Page:Revue des Deux Mondes - 1884 - tome 63.djvu/708

Le texte de cette page a été corrigé et est conforme au fac-similé.

Je sonderai le gouffre immense,
Et je saurai s’il est un point
Où la création commence,
Elle qui ne flaira point.

Aux cavernes les plus obscures,
Une torche en main j’entrerai,
Et je forcerai les serrures
Du mystère le mieux muré.

J’ouvrirai toutes les alcôves,
Je mêlerai mes noirs cheveux
Aux crins d’or des comètes fauves...


Ces trois derniers vers peuvent en même temps servir à préciser ce que l’imitateur ajoute de lui-même aux maîtres qu’il imite : une fâcheuse recherche de l’obscénité dans l’expression ; un grand contentement de soi, de toute sa personne, de ses « os fins, » de sa « peau jaune, » de ses « yeux de cuivre, » de son « torse d’écuyer ; » et la préoccupation enfin d’enchérir sur ce que les métaphores ou comparaisons d’un Victor Hugo ont déjà de naturellement énorme, gigantesque et, si je l’ose dire, d’assez souvent grotesque.

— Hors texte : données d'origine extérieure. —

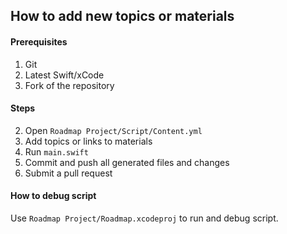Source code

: ## How to add new topics or materials

#### Prerequisites

1. Git
2. Latest Swift/xCode
3. Fork of the repository

#### Steps
2. Open `Roadmap Project/Script/Content.yml`
3. Add topics or links to materials
4. Run `main.swift`
5. Commit and push all generated files and changes
6. Submit a pull request


#### How to debug script
Use `Roadmap Project/Roadmap.xcodeproj` to run and debug script.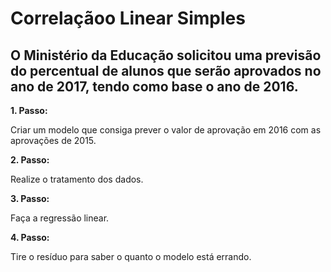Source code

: # Correlaçãoo Linear Simples

## O Ministério da Educação solicitou uma previsão do percentual de alunos que serão aprovados no ano de 2017, tendo como base o ano de 2016.

**1. Passo:**
   
   Criar um modelo que consiga prever o valor de aprovação em 2016 com as aprovações de 2015.

**2. Passo:**

   Realize o tratamento dos dados.
  
**3. Passo:** 
  
   Faça a regressão linear.
    
**4. Passo:**

   Tire o resíduo para saber o quanto o modelo está errando.  
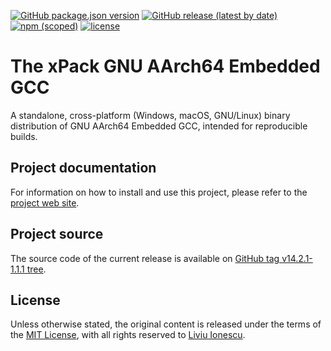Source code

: [![GitHub package.json version](https://img.shields.io/github/package-json/v/xpack-dev-tools/aarch64-none-elf-gcc-xpack)](https://github.com/xpack-dev-tools/aarch64-none-elf-gcc-xpack/blob/xpack/package.json)
[![GitHub release (latest by date)](https://img.shields.io/github/v/release/xpack-dev-tools/aarch64-none-elf-gcc-xpack)](https://github.com/xpack-dev-tools/aarch64-none-elf-gcc-xpack/releases)
[![npm (scoped)](https://img.shields.io/npm/v/@xpack-dev-tools/aarch64-none-elf-gcc?color=blue)](https://www.npmjs.com/package/@xpack-dev-tools/aarch64-none-elf-gcc/)
[![license](https://img.shields.io/github/license/xpack-dev-tools/aarch64-none-elf-gcc-xpack)](https://github.com/xpack-dev-tools/aarch64-none-elf-gcc-xpack/blob/xpack/LICENSE)

# The xPack GNU AArch64 Embedded GCC

A standalone, cross-platform (Windows, macOS, GNU/Linux) binary
distribution of GNU AArch64 Embedded GCC,
intended for reproducible builds.

## Project documentation

For information on how to install and use this project, please refer to the
[project web site](https://xpack-dev-tools.github.io/aarch64-none-elf-gcc-xpack/).

## Project source

The source code of the current release is available on
[GitHub tag v14.2.1-1.1.1 tree](https://github.com/xpack-dev-tools/aarch64-none-elf-gcc-xpack/tree/v14.2.1-1.1.1).

## License

Unless otherwise stated, the original content is released under the terms of the
[MIT License](https://opensource.org/licenses/mit/),
with all rights reserved to
[Liviu Ionescu](https://github.com/ilg-ul).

C’est qu’au fond, dans ces Blasphèmes, M. Richepin, s’il a le souffle, manque cependant de ce qui seul peut s’appeler inspiration. La différence est profonde et, dans une occasion plus favorable, vaudrait la peine d’être démontrée; contentons-nous aujourd’hui de l’indiquer. Donc on a le souffle dès que l’on a de vigoureux poumons logés à l’aise dans une vaste poitrine; mais l’inspiration dépend de quelque autre chose que de la capacité d’un viscère et de la solidité d’un tempérament. M. Richepin n’a du poète que le tempérament ; il n’en a ni la souplesse, ni la sensibilité, ni l’émotion, et encore moins la sympathie, je veux dire l’inappréciable don de vibrer à l’unisson des choses et d’en faire passer le frémissement dans son vers. Ces rares qualités, sans lesquelles il n’y a jamais eu de vrai poète, nous ne lui demandons pas de les acquérir, puisqu’elles ne sont pas dans sa nature; nous constatons seulement qu’il ne les a pas, et nous ajoutons conséquemment que, ne les ayant pas, il n’est qu’une moitié de poète. Il n’a pas non plus la couleur. Si ses vers sont monocordes, ils sont également monochromes, d’une monochromie qui ne comporte pas de valeurs et d’une monotonie qui n’admet point de nuances. Une seule couleur : du rouge; une seule note; le blasphème ; et c’est peut-être bien beau; mais le rouge est bien aveuglant, le blasphème bien assourdissant et, tous les deux ensemble, horriblement fatigans. Aussi, beaucoup plus qu’ils ne sont blasphématoires, les vers de M. Richepin seraient-ils ennuyeux, si, de temps en temps, par fortune, on n’y rencontrait de quoi rire, et si du naufrage de ses autres ambitions poétiques M. Richepin n’avait réussi, malgré tout, à sauver un certain sens du comique.